Es hat mich völlig fasziniert, wie diese Frau mit dem Tod und mit den Toten umgeht. Mir kam es so vor, als sei es für sie mehr Berufung denn Beruf, den Verstorbenen auf diese Art und Weise die letzte Ehre zu erweisen.
Als die Szene mit dem toten Baby kam, war ich zuerst total erschrocken, habe dann aber weitergeschaut. Sie hat das Baby in ein Tuch eingewickelt, abgeholt, genauso wie wir unsere Johanna damals in einem Handtuch eingewickelt aus der Pathologie des KH geholt haben, um uns zu verabschieden.
Sie hat sich so liebevoll um das Kind gekümmert, als würde es leben, sogar mit ihm gesprochen. Ich war ganz benommen in dem Moment. Und dass sie den Eltern angeboten hat, es vor der Beerdigung zu ihnen nach Hause zu bringen… es war das einzig Richtige.
Ich werde es mein Leben lang bereuen, dass wir Johanna nicht nach Hause geholt haben. Es wäre nur dieses einzige Mal für den Rest unseres Lebens gewesen. So hätten wir sie im Kreis der Familie haben können, nur ein einziges Mal. Ich könnte heulen. Wir haben damals ganz einfach nicht gewusst, dass dies möglich ist.
Solche Menschen, die in diesem Bereich arbeiten, müsste es viel, viel mehr geben. Und ich bin traurig, dass es nicht so ist(…)
Liebe Grüße
Gudrun“
„… wie sie (die „Totenwäscherin“) mit dem kleinen Mädchen umgegangen ist, so, als würde es leben und jeden Moment aufwachen. Sehr würdevoll.
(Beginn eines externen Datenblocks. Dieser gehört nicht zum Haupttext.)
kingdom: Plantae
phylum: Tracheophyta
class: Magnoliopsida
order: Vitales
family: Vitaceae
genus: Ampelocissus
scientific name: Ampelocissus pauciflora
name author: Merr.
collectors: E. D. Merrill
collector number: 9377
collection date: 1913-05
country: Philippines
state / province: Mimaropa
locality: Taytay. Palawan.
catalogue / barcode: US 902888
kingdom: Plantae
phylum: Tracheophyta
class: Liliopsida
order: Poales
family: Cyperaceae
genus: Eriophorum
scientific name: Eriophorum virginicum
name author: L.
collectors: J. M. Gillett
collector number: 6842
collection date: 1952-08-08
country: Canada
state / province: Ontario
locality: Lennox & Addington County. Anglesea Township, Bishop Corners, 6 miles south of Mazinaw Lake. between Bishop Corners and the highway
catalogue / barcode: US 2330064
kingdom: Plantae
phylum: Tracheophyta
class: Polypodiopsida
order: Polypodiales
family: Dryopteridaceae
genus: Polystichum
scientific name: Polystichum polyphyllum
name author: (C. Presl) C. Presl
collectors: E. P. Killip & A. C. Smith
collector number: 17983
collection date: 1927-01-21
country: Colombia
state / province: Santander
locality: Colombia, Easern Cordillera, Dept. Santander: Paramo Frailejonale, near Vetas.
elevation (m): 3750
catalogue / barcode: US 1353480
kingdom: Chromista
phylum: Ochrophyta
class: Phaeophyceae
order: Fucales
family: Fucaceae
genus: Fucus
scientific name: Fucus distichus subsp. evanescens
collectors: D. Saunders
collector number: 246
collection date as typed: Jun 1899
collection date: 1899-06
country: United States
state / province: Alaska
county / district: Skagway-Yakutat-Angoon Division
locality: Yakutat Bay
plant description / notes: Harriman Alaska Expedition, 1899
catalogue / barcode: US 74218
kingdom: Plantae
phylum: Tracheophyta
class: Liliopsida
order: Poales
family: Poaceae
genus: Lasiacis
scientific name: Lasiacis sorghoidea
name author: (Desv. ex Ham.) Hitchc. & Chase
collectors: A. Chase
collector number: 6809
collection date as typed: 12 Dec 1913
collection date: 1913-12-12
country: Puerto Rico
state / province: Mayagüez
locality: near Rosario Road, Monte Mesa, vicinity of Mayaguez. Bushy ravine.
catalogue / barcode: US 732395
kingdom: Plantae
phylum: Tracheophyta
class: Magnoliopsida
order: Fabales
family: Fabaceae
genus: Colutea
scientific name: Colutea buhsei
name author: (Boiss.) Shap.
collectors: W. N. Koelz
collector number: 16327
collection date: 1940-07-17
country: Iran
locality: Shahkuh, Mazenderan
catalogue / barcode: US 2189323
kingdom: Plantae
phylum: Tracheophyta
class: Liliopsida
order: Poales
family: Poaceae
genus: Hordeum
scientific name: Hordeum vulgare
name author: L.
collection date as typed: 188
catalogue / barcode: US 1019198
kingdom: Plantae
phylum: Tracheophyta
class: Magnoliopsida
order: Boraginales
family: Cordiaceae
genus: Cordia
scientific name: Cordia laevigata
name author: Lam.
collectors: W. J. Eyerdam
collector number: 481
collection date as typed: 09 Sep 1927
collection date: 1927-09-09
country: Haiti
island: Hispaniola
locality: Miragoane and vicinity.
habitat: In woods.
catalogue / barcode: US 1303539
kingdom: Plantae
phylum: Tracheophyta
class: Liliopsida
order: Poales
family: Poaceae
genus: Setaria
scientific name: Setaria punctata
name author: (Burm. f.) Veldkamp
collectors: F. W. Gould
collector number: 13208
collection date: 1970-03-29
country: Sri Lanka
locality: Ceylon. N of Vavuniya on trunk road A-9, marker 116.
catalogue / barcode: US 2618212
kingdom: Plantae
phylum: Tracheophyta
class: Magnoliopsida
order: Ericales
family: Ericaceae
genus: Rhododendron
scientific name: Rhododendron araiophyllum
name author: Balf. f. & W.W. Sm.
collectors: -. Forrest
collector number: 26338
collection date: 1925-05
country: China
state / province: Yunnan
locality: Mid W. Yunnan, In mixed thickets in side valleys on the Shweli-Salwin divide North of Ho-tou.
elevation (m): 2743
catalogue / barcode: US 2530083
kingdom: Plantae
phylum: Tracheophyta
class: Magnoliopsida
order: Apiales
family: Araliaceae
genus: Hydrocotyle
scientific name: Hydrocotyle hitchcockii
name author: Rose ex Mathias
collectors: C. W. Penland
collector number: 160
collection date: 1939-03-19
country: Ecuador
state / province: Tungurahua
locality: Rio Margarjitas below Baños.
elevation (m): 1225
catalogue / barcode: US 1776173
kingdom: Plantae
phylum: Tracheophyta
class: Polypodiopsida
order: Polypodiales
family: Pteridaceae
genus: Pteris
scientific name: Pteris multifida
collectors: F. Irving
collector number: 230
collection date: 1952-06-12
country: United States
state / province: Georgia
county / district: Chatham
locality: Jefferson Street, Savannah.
Eigentlich müsste dies der Normalfall sein, nicht? Ich denke, es würde einem den Abschied von seinem Kind um vieles leichter machen, wenn das totgeborene Kind auch als Mensch, der da war, behandelt wird, so wie es da gezeigt wurde.
Bei mir hat diese Sendung die Frage aufgeworfen: Was hat Simon in seinem kleinen Sarg jetzt an?